In dem ökumenischen Papier heißt es u.a.: „Um mehr demokratische Partizipation in Europa zu gewährleisten, bräuchte es aber auch mehr Aufmerksamkeit der europäischen Öffentlichkeit für die Vorgänge auf der Ebene der Europäischen Union.“
Angesichts der Erosion in der Parteienlandschaft, der abnehmenden Parteienbindung, der schwindenden Wahlbeteiligung auf allen Ebenen und dem zunehmenden Misstrauen gegenüber den „Eliten“ sind Dialogforen wie etwa die „grand débat“ in Frankreich oder die „Citizens‘ Assemblies“ in Irland zukunftsweisend, um die Demokratie in den Mitgliedstaaten der EU aus der Krise zu führen.
Die von der Bürgerbewegung „Pulse for Europe“ angeregten europäischen Hausparlamente sind eine niedrigschwellige und gerade deshalb reizvolle Idee, im privaten Rahmen eine europäische Öffentlichkeit herzustellen, ohne Vorgaben EU-Themen zu diskutieren, die Ergebnisse an die EU-Politik zurückzuspielen und so die Kluft zwischen der EU-Politik und den Bürgerinnen und Bürgern zu überwinden.
Im Hinblick auf die Zukunft der Demokratie könnten Formate wie die „Citizens‘ Assemblies“ oder die „grand débat“ oder auch die europäischen Hausparlamente durchaus Vorbildcharakter haben und sollten weiterentwickelt werden.
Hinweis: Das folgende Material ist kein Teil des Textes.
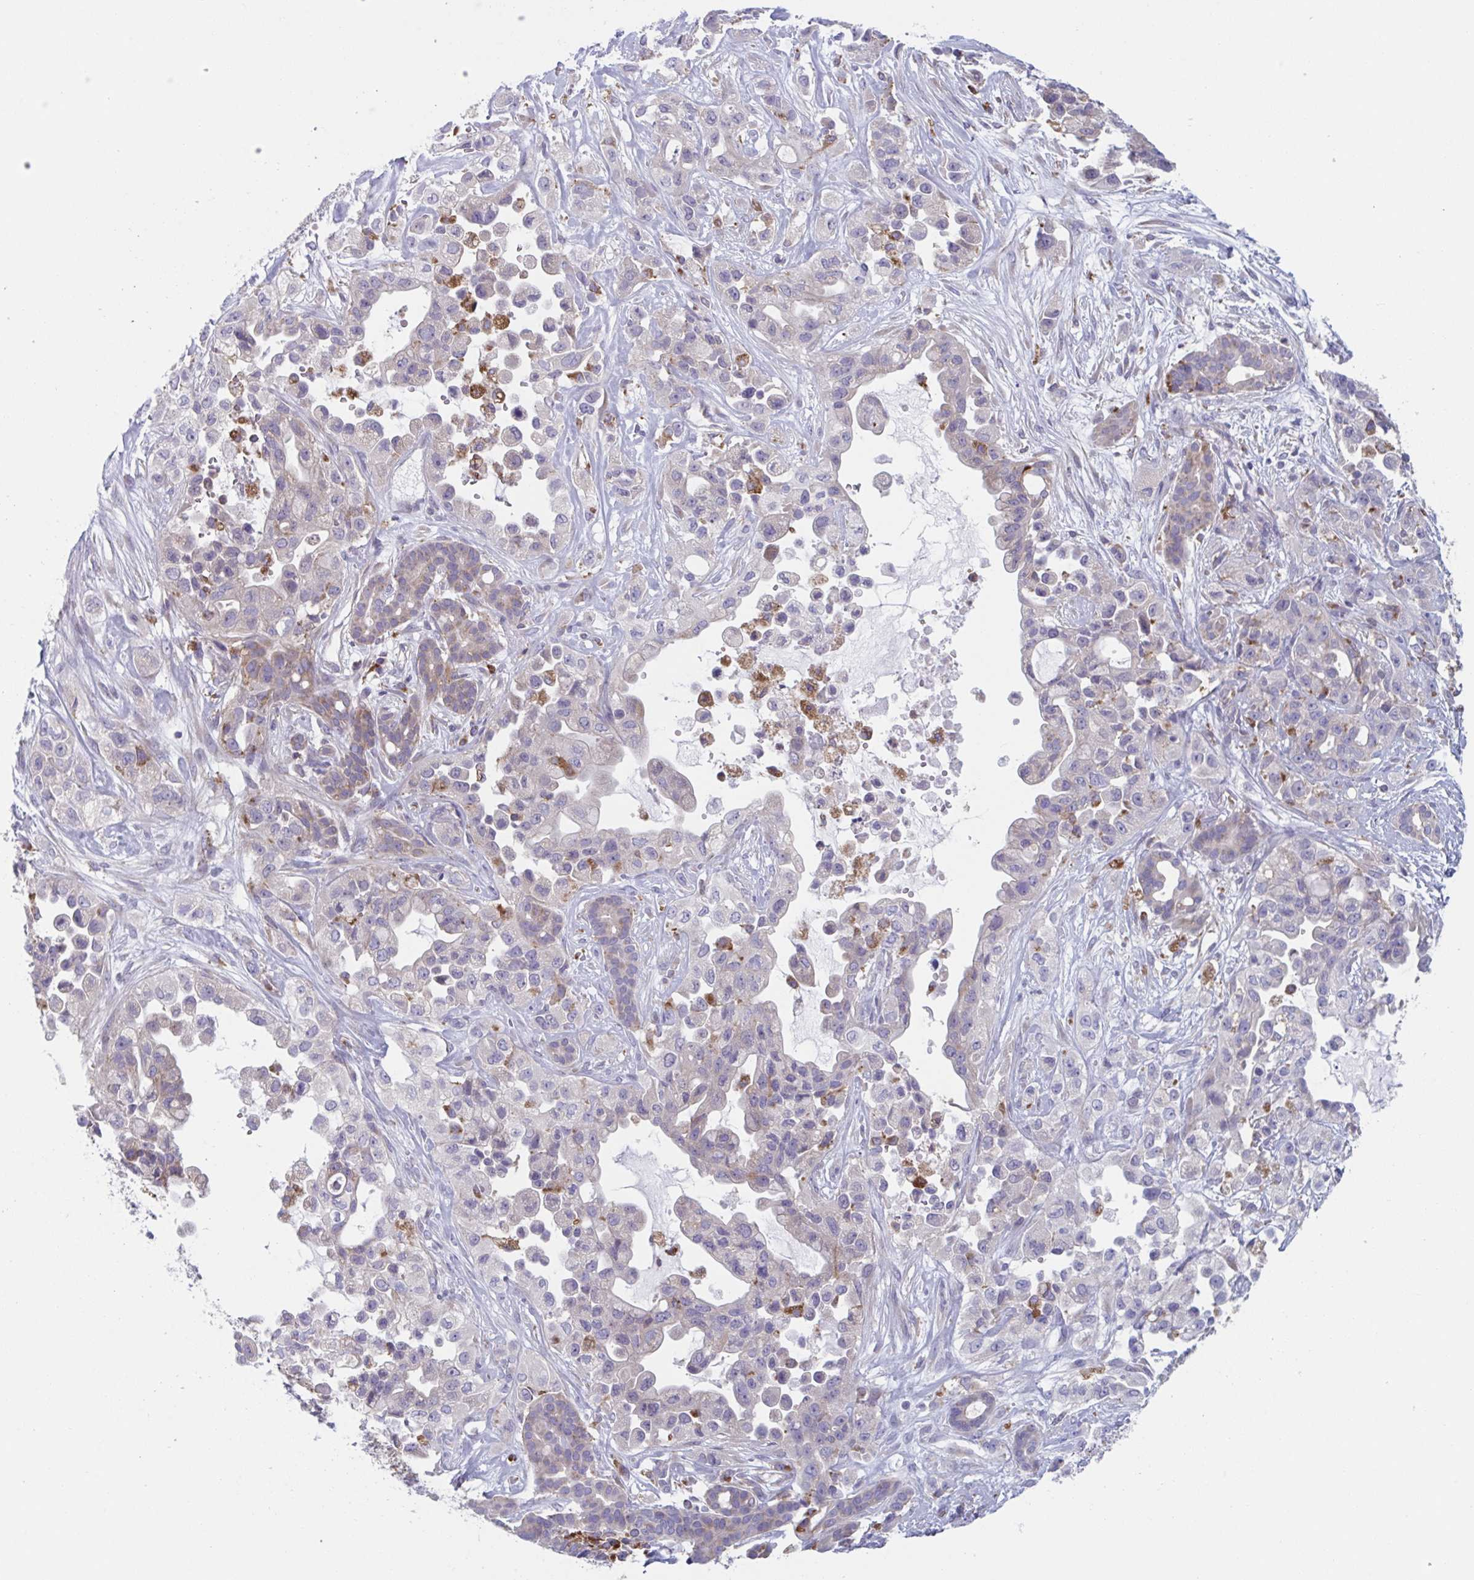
{"staining": {"intensity": "strong", "quantity": "<25%", "location": "cytoplasmic/membranous"}, "tissue": "pancreatic cancer", "cell_type": "Tumor cells", "image_type": "cancer", "snomed": [{"axis": "morphology", "description": "Adenocarcinoma, NOS"}, {"axis": "topography", "description": "Pancreas"}], "caption": "IHC histopathology image of neoplastic tissue: pancreatic cancer (adenocarcinoma) stained using immunohistochemistry (IHC) displays medium levels of strong protein expression localized specifically in the cytoplasmic/membranous of tumor cells, appearing as a cytoplasmic/membranous brown color.", "gene": "NIPSNAP1", "patient": {"sex": "male", "age": 44}}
Nicht als Konkurrenz oder Ersatz zum bestehenden und bewährten System der repräsentativen Demokratie, sondern als wichtige Ergänzung, als Chance zur Rückbindung und um Vertrauen zurückzugewinnen. Wichtig ist, auch im Vorfeld die Erwartungen hinsichtlich der konkreten Einflussmöglichkeiten nicht zu hoch zu schrauben und ein ehrliches Interesse an dem Austausch abzubilden.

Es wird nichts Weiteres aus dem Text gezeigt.